** To do **
List every R function called in the code of the text on the CTRE package, in the order each first appears.

** Reading passage **
-- -- --

The new R package CTRE
is now available on CRAN. “CTRE” stands for “Continuous Time Random Exceedances”, which is a model for extreme values of bursty time series. The theory is desribed in another paper (html|pdf).
library(CTRE)
flares_ctre <- ctre(flares)
plot(flares_ctre, log = "y", main = "Solar Flares")
The above time series are measurements of solar flare magnitudes by NASA1. Which observations are considered extreme is defined by a variable threshold \(u\) (dashed line, \(< 5\%\) of observations). The exceedances of this threshold (red) follow (asymptotically for high \(u\)) a Generalized Pareto distribution. This type of modelling of extremes is standard in Extreme Value Theory, and known as the Peaks Over Threshold (POT) method. To date, 18 R packages have been developed for POT!
What’s new about CTRE
?
CTRE
provides a new way to model the bursty timing of the threshold crossings. In complex systems, inter-event times are typically heavy-tailed2, and thus highly heterogeneous (think income distributions). The bulk of inter-event times is short, corresponding to Bursts of events. A few very long inter-event times represent quiet periods.
The Mittag-Leffler distribution is universal for times between threshold crossings, see the companion paper. CTRE
fits a Mittag-Leffler distribution to a range of threshold values:
flares_ctre <- thin(flares_ctre, k = 700)
par(mfrow = c(1,2))
MLestimates(flares_ctre, tail = 0.9, scale = 3E7)
Above, the threshold is varied from the 5th to the 700th largest magnitude (as you move right along the x-axes) and the parameters estimates are plotted on the y-axis. For both panels, towards the left (exceedances=5), only few data are available, and the estimate has a high variance. Towards the right (exceedances = 700), the threshold is low, and the Mittag-Leffler fit degrades (high bias). In between is where we want to read off our (hopefully stable) parameter estimates. The above plots are hence called “stability plots”.
- Important:
The scale parameter is proportional to \(k^{-1/\beta}\). The parameter \(\beta\) is hence used to rescale the y-values of the right-hand plot, in order to make the estimates constant, and needs to estimated from the left-hand plot first.
CTRE
applied to data
For the solar flare data, we read off \[ \beta \approx 0.9, \quad \sigma \approx 3 \times 10^7. \] This means that the inter-arrival time \(T(k)\) for magnitudes as high as the \(k\)-th magnitude is distributed as \[ T(k) \sim {\rm ML}\left(0.9, \frac{3 \times 10^7 {\rm sec}}{k^{1/0.9}} \right). \] For example, let’s assume the magnitude (peak rate) \(10,000\). How many magnitudes exceed it?

-- -- --

** Source material **
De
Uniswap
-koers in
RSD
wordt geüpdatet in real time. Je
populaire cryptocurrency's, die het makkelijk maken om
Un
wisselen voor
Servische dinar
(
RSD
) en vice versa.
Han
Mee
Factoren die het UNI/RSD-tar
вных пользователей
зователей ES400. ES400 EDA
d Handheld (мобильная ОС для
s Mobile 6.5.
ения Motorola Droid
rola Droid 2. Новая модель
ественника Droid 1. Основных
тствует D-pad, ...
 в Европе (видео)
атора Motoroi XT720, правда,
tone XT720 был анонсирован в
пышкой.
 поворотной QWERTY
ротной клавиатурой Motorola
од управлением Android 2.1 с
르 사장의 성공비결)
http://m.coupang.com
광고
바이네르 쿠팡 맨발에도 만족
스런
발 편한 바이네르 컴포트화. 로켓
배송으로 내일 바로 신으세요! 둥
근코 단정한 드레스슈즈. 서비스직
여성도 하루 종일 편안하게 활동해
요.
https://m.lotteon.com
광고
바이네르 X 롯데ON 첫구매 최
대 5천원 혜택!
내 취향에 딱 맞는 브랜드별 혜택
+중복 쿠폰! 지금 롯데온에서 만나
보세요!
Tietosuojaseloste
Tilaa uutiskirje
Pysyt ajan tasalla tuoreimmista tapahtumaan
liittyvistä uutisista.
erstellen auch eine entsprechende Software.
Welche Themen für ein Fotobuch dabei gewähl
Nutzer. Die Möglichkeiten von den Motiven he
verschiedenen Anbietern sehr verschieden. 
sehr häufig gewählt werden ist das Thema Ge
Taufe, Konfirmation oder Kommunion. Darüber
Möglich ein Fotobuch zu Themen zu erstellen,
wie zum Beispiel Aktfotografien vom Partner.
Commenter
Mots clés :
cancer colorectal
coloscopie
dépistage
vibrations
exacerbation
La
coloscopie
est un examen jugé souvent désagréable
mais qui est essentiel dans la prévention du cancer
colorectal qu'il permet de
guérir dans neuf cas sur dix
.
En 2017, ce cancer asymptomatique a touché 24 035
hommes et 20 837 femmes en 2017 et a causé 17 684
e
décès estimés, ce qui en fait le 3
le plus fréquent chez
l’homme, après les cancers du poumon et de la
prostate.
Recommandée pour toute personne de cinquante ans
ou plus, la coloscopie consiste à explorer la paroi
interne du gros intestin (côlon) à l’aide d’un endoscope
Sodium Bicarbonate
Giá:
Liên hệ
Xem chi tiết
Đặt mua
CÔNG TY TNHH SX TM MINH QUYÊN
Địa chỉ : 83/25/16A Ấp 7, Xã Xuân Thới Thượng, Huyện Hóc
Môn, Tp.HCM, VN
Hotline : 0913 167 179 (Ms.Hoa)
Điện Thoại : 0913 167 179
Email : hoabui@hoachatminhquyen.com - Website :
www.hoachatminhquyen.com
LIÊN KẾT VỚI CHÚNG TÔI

-- -- --

** Answer area **
library, ctre, plot, thin, par, c, MLestimates